╔══

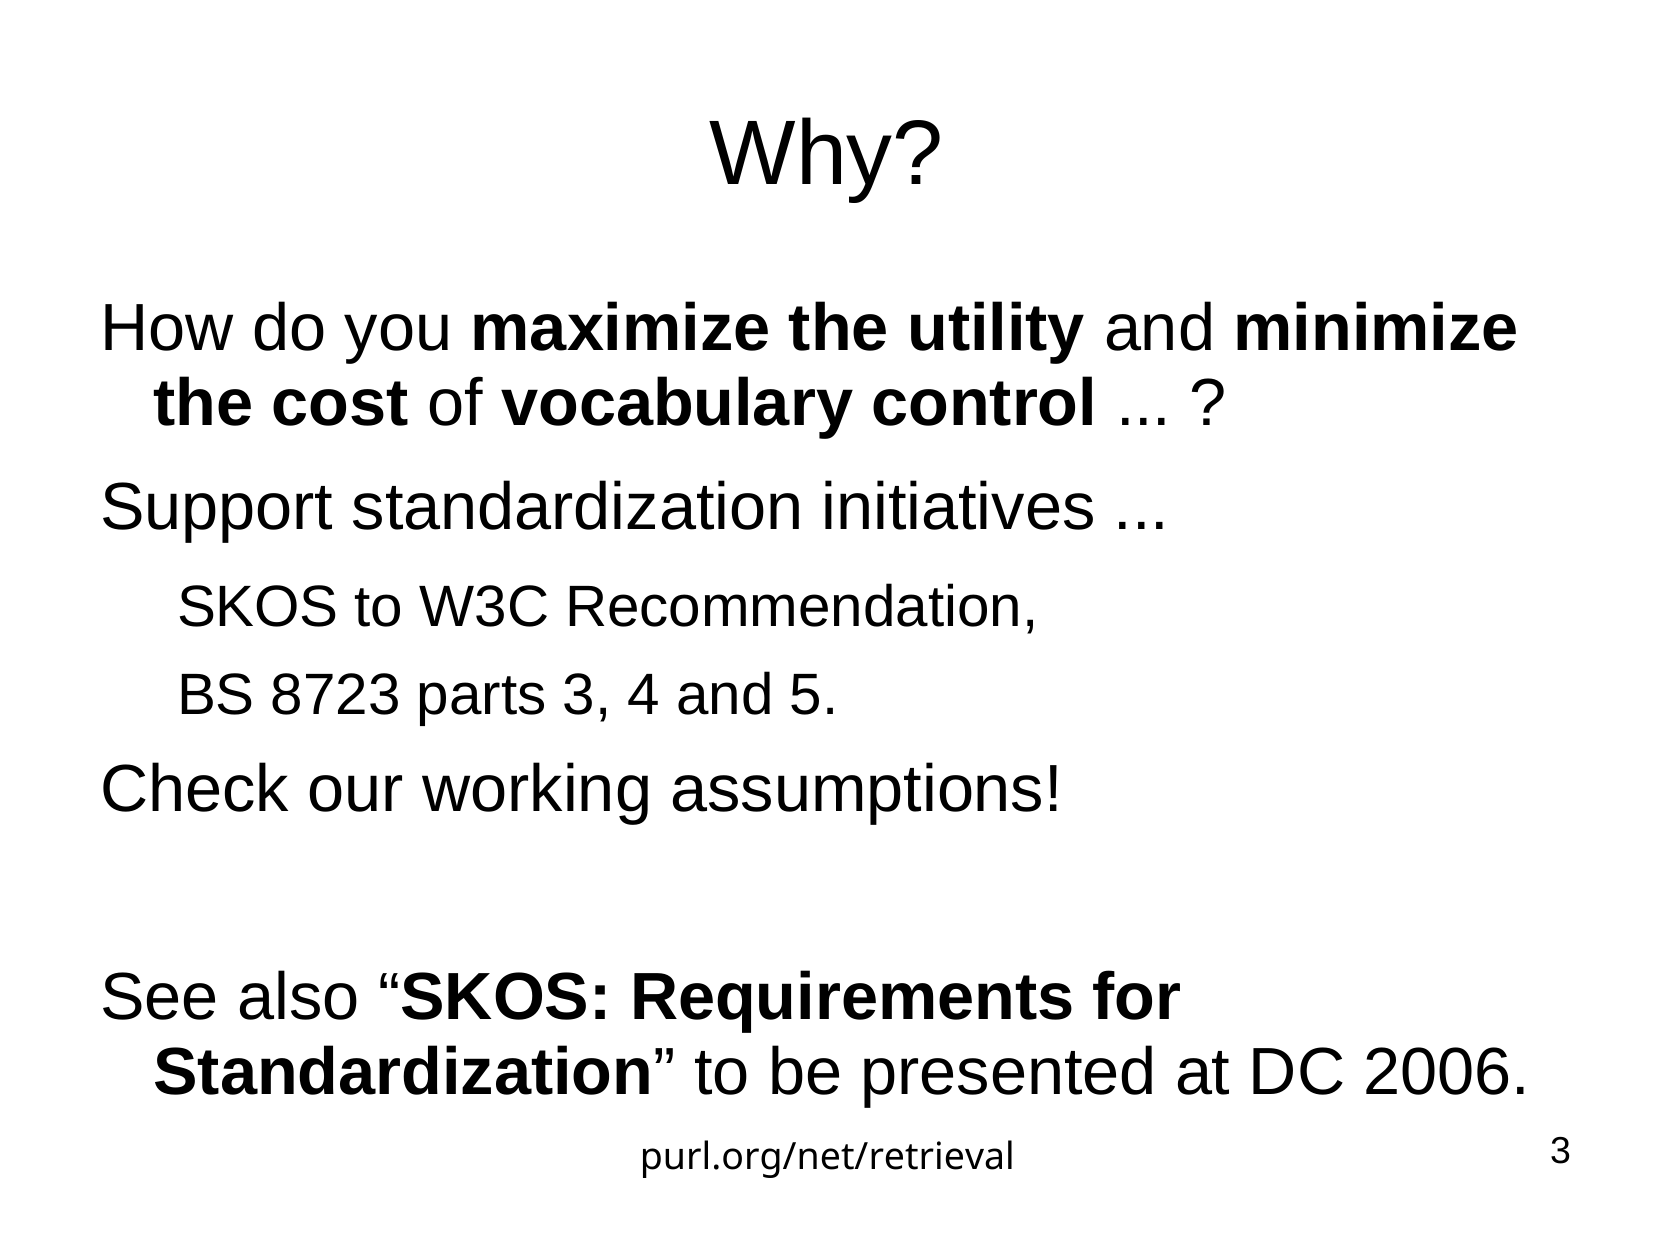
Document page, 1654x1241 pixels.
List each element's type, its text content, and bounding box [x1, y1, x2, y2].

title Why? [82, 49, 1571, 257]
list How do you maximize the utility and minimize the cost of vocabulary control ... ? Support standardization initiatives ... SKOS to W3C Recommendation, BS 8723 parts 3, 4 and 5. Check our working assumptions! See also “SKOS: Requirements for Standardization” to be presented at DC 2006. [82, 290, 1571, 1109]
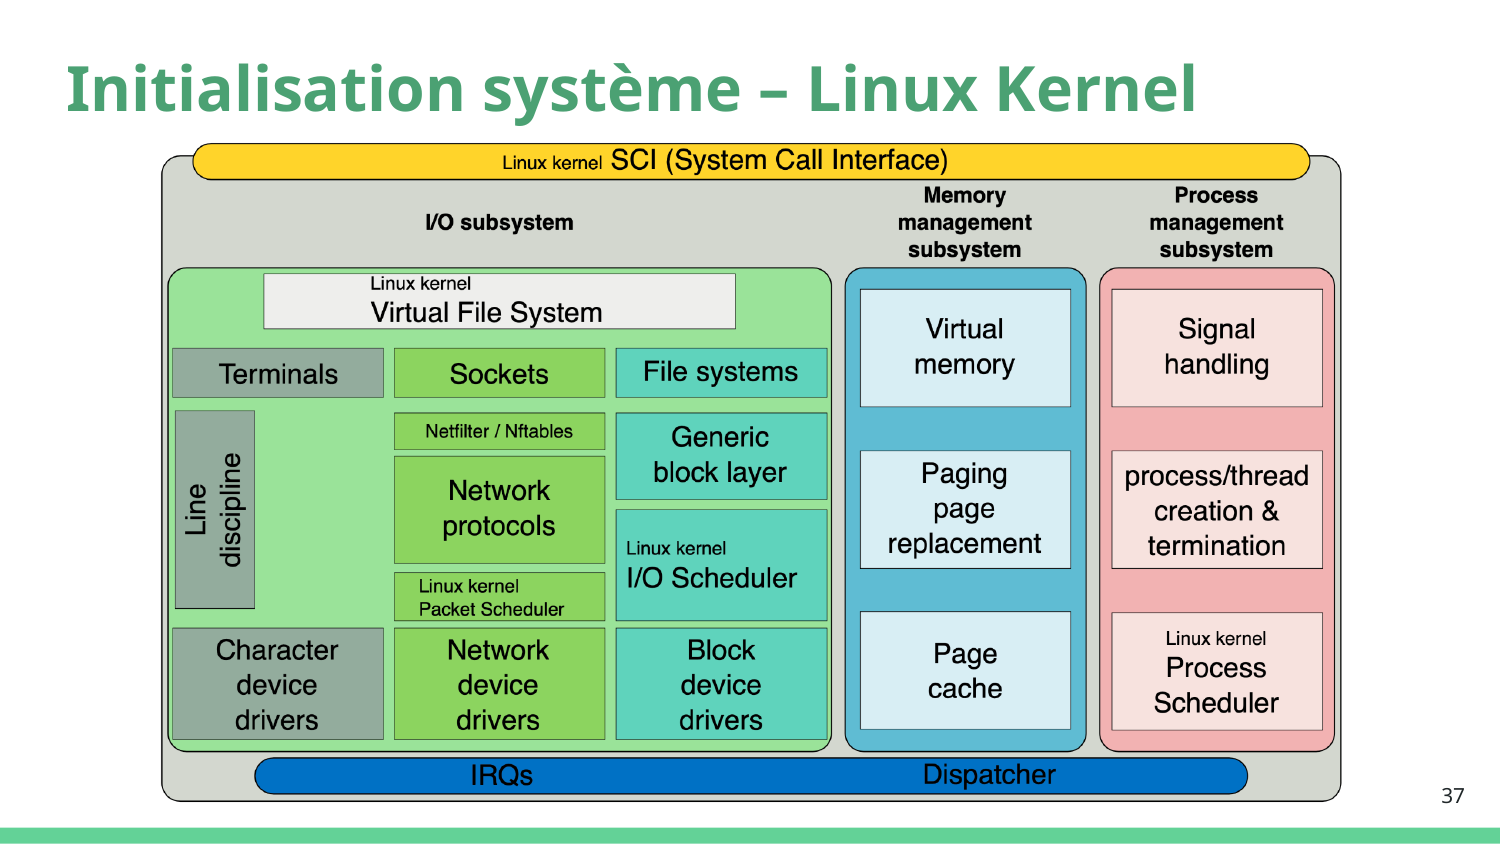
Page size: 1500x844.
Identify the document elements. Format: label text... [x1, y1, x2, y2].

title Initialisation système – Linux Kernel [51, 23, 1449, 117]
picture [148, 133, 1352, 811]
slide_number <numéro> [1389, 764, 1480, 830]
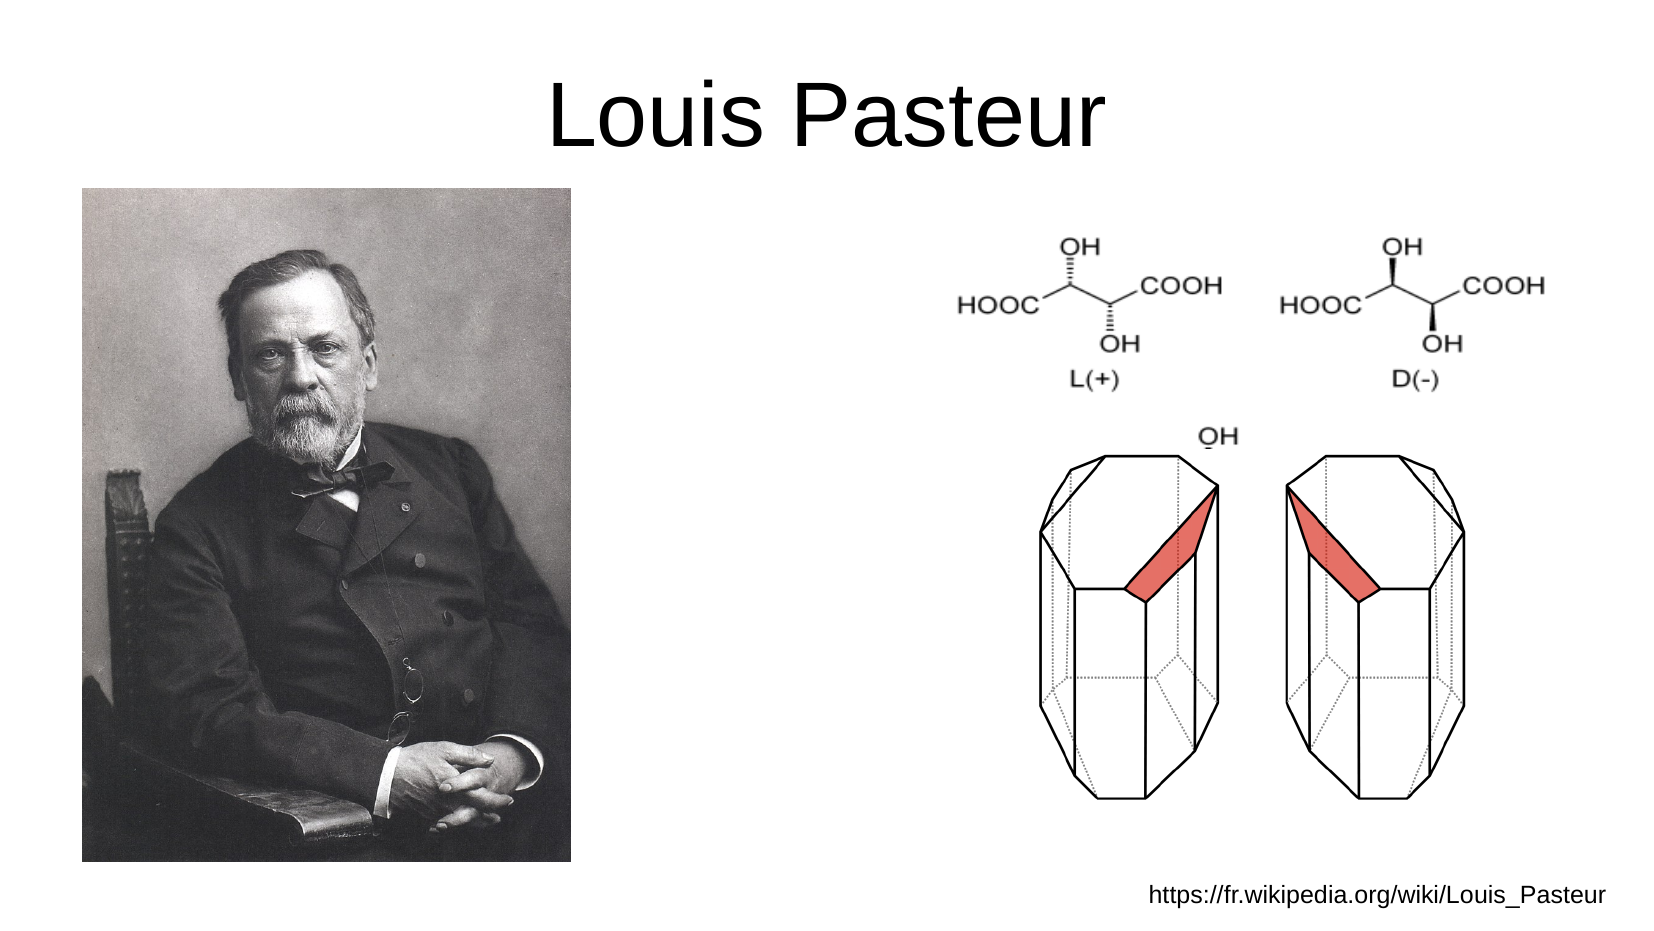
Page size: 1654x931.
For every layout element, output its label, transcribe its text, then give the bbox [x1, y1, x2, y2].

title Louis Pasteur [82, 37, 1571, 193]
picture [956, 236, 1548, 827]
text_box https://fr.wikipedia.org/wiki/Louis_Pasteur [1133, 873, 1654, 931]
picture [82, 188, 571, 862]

╚══

Please render every line of the listing above as a numbered list, skipping blank lines and leaving the pictures out.

§ Reply:
1. Document page, 1654x1241 pixels.
2. List each element's type, its text content, and bounding box [x1, y1, x2, y2].
3. title Why? [82, 49, 1571, 257]
4. list How do you maximize the utility and minimize the cost of vocabulary control ... ? Support standardization initiatives ... SKOS to W3C Recommendation, BS 8723 parts 3, 4 and 5. Check our working assumptions! See also “SKOS: Requirements for Standardization” to be presented at DC 2006. [82, 290, 1571, 1109]
5. Page size: 1500x844.
6. Identify the document elements. Format: label text... [x1, y1, x2, y2].
7. title Initialisation système – Linux Kernel [51, 23, 1449, 117]
8. picture [148, 133, 1352, 811]
9. slide_number <numéro> [1389, 764, 1480, 830]
10. Page size: 1654x931.
11. For every layout element, output its label, transcribe its text, then give the bbox [x1, y1, x2, y2].
12. title Louis Pasteur [82, 37, 1571, 193]
13. picture [956, 236, 1548, 827]
14. text_box https://fr.wikipedia.org/wiki/Louis_Pasteur [1133, 873, 1654, 931]
15. picture [82, 188, 571, 862]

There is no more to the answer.